While it’s not clear how legal threats will affect the development of generative AI, they could force creators of AI systems to think more carefully about what data sets they train their models on. More likely, legal issues could slow down adoption of the technology as companies assess the risks, Penti said.
Fitting old frameworks to new challenges
In the U.S., the two main legal systems for regulating the type of work generated by AI are copyrights and patents. Neither is easy to apply, Penti said.
Applying copyright law involves determining who actually came up with an idea for, say, a piece of visual art. The U.S. Copyright Office recently said that work can be copyrighted in cases where AI assisted with the creation; works wholly created by AI would not be protectable.
The patent office, which offers a stronger form of protection for intellectual property, remains vague on how patent law will apply to the outputs of AI systems. “Our statutory patent system is really created to protect physical gizmos,” Penti said, which makes it ill-equipped to deal with software. Decade by decade, the office has reconsidered what is and is not patentable. At present, AI is raising critical questions about who “invented” something and whether it can be patented.
“In the U.S., in order to be an inventor, at least based on current rules, you have to be a human, and you have to be the person who conceived the invention,” Penti said. In the case of drug development, for example, a pharmaceutical company could use AI to comb through millions of molecular prospects and winnow them down to 200 candidates and then have scientists refine that pool to the two best possibilities.
“According to the patent office, or according to U.S. invention laws, the inventor is the one that actually conceived those molecules, which is the AI system,” Penti said. “In the U.S., you cannot patent a system that’s created using artificial intelligence. So you have this amazing way to really significantly cut down the amount of time it takes to get from candidate to drug, and yet we don’t have a good system for protecting it.”
Given how immature these regulatory frameworks remain, “contracts are your best friend,” Penti said. Data is often seen as a source of privacy or security risk, she added, so data isn’t protected as an asset. To make up for this, parties can use contracts to agree on who has the right to different intellectual property.
But “in terms of actual framework-based statutory support, the U.S. has a long way to go,” Penti said.
What a murky legal landscape means for companies
The legal issues accompanying generative AI have several implications for companies that develop AI programs and those that use it, Penti said.
Developers might need to get smarter and more creative about where they get training data for AI models, Penti said, which will also help them avoid delays caused by a lack of clarity around what’s permissible.
Companies beginning to integrate AI into their operations have several options to reduce legal risk.
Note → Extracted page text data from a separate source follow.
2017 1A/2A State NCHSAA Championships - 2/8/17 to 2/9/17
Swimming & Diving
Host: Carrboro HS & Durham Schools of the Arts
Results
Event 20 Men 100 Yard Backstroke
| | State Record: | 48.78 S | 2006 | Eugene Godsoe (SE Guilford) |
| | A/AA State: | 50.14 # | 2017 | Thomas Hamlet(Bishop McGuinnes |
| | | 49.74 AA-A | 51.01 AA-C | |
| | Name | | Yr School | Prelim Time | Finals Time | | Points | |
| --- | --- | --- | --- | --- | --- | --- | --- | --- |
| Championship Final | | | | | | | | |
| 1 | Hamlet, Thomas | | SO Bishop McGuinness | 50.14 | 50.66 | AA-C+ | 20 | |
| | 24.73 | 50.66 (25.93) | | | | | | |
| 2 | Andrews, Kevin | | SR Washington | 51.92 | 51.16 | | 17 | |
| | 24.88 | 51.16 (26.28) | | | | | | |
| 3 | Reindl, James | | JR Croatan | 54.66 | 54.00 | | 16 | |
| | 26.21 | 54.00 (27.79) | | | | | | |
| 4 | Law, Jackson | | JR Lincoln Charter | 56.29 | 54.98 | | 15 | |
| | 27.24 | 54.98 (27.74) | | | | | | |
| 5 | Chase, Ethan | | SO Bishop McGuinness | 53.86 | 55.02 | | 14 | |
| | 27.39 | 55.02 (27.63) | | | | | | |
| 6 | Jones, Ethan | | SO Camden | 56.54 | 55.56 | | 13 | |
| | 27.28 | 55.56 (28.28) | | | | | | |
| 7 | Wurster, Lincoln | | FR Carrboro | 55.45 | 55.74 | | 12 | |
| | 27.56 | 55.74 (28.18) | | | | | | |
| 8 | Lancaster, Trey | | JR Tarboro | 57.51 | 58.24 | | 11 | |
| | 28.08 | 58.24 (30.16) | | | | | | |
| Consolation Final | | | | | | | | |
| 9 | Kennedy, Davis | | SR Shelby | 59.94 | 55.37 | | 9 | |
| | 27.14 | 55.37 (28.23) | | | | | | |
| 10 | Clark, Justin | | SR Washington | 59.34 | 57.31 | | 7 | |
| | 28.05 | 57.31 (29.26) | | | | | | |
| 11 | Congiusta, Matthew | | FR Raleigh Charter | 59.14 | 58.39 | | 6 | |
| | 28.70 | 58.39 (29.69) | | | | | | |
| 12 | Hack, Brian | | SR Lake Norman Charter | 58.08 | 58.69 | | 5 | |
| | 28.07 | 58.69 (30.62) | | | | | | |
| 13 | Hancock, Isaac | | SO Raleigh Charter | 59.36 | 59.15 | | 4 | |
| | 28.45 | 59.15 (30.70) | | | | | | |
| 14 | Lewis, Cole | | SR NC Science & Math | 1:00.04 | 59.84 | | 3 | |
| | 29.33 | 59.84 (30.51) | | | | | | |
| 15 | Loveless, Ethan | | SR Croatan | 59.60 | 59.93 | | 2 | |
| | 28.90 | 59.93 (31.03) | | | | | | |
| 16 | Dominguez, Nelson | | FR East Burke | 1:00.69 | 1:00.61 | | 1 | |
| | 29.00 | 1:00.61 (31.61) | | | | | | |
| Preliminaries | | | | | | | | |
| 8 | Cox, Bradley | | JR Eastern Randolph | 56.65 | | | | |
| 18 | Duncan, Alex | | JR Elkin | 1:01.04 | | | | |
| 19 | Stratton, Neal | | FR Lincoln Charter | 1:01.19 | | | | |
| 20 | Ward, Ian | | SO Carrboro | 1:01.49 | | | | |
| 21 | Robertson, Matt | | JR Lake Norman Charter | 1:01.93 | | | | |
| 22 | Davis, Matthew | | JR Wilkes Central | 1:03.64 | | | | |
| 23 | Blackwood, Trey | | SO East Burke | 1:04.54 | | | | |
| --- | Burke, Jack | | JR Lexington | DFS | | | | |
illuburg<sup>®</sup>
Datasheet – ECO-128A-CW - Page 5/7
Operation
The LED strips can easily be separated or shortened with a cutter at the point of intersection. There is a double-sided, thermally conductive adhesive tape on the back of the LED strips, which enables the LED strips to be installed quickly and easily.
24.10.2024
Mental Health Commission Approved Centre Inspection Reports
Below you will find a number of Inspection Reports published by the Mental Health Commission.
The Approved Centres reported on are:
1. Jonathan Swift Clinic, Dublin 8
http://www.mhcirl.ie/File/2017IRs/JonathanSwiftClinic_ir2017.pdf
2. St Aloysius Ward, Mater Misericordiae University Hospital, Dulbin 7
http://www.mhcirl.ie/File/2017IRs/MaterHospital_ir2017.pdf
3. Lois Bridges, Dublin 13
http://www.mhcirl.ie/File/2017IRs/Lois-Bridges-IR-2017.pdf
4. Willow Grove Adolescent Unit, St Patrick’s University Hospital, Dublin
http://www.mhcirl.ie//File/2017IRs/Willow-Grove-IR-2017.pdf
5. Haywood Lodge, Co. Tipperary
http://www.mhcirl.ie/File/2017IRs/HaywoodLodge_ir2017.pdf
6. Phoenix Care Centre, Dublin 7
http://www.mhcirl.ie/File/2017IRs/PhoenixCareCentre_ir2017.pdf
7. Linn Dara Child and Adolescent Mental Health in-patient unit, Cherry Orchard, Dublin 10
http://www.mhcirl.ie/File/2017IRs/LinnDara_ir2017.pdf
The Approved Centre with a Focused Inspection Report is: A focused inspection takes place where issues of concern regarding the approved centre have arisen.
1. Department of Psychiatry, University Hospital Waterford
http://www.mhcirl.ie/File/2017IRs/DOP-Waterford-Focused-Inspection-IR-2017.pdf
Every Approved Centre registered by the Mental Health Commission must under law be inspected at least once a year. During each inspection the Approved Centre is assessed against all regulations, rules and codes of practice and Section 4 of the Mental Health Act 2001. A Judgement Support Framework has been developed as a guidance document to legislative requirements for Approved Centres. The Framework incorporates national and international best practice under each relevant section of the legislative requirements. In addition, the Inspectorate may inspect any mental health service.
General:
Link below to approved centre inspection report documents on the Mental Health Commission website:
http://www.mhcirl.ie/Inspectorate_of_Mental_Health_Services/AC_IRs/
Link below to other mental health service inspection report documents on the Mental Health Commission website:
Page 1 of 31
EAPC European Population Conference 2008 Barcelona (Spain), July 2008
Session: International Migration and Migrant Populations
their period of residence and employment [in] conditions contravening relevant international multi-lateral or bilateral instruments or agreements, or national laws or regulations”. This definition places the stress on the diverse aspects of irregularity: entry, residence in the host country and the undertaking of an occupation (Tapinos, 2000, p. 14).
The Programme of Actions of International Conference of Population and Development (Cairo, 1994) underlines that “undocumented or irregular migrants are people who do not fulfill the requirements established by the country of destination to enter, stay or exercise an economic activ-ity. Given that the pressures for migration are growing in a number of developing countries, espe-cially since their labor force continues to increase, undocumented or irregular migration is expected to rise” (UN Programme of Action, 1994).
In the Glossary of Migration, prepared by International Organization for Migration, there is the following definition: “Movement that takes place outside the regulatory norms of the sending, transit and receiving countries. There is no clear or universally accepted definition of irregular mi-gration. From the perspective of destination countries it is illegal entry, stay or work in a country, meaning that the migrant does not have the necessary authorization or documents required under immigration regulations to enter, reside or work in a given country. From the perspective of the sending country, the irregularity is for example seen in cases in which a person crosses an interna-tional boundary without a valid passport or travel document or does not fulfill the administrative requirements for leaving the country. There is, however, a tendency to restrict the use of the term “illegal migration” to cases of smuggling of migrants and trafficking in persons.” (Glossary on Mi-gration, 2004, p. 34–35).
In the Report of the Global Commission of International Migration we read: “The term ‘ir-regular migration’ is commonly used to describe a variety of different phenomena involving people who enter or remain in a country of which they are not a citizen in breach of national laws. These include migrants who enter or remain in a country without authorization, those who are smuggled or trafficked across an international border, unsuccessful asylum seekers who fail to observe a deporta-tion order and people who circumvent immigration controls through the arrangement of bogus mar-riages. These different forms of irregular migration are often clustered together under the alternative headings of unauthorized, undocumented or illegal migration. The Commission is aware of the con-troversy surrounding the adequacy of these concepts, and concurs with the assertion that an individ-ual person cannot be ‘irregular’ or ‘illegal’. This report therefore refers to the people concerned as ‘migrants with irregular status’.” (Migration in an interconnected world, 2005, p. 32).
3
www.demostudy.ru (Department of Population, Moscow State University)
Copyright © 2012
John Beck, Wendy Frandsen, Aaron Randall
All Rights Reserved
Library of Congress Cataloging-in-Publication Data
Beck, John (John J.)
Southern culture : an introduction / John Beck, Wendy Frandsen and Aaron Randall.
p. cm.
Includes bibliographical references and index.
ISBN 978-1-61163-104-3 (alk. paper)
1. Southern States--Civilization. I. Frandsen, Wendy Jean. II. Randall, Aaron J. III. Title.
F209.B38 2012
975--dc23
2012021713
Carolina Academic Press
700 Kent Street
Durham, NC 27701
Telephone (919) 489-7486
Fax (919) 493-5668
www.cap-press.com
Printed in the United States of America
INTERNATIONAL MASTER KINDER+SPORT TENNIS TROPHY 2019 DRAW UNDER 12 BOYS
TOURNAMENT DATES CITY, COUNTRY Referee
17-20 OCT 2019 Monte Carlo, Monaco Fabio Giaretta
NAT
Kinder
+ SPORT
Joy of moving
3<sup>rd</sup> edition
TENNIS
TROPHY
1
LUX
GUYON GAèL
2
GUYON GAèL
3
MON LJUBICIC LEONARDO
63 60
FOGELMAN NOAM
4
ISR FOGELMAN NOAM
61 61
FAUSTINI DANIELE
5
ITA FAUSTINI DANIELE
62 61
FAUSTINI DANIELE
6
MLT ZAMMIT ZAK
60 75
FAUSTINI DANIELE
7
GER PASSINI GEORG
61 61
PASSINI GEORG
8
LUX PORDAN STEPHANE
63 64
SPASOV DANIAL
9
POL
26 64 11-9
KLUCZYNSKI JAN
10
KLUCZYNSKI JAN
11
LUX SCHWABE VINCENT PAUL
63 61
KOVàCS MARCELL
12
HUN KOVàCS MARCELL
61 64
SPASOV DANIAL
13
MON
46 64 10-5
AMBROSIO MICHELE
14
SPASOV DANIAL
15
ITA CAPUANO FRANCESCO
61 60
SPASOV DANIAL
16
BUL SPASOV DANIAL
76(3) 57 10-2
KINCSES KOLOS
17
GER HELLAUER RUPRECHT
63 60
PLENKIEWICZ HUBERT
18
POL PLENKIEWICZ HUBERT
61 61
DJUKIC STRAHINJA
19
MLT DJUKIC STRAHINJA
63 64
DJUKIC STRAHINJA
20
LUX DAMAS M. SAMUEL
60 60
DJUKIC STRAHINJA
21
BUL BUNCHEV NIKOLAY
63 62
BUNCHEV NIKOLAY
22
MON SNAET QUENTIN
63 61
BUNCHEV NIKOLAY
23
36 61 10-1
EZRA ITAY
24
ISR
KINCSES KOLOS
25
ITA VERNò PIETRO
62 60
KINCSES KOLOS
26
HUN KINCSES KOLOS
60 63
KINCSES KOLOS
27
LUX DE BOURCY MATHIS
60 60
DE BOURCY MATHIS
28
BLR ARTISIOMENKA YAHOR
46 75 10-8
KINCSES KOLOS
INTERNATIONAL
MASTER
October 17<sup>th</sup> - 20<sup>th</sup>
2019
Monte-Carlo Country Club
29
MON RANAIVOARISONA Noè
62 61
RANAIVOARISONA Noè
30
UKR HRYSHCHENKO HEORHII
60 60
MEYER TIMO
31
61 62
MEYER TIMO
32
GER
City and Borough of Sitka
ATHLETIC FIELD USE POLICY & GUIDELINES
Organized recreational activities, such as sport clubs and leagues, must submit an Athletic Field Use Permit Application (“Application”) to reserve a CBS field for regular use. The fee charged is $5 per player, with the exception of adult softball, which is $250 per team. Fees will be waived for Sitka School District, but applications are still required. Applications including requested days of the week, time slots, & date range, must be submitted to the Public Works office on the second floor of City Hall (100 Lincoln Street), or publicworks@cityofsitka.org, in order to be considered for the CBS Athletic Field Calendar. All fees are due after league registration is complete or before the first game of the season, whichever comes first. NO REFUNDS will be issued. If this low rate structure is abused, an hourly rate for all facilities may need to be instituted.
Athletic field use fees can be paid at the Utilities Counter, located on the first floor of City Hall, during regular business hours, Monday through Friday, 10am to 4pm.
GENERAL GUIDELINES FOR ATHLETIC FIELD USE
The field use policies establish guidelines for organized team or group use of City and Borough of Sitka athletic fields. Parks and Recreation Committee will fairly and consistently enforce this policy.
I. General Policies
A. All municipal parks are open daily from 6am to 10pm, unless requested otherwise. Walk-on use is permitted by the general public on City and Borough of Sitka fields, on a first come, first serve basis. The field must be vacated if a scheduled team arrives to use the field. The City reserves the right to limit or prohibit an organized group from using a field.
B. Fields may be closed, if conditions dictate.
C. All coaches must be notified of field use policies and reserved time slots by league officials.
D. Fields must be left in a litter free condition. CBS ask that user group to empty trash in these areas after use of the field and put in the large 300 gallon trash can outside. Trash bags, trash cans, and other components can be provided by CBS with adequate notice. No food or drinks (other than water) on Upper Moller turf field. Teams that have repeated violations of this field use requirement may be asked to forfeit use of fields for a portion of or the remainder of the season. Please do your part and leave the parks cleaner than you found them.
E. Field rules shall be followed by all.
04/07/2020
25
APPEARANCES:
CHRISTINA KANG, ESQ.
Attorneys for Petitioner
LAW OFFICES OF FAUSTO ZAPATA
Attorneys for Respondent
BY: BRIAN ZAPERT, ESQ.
First, companies should be active in their due diligence, taking actions such as monitoring AI systems and getting adequate assurances from service and data providers. Contracts with service and data providers should include indemnification — a mechanism for ensuring that if a company uses a product or technology in accordance with an agreement, that company is protected from legal liability.
“Ultimately, though, I think the best risk-mitigation strategy is proper training of employees who are creating these systems for you,” Penti said. “You should ensure they understand, for instance, that just because something is out there for free doesn’t mean it’s free of rights.”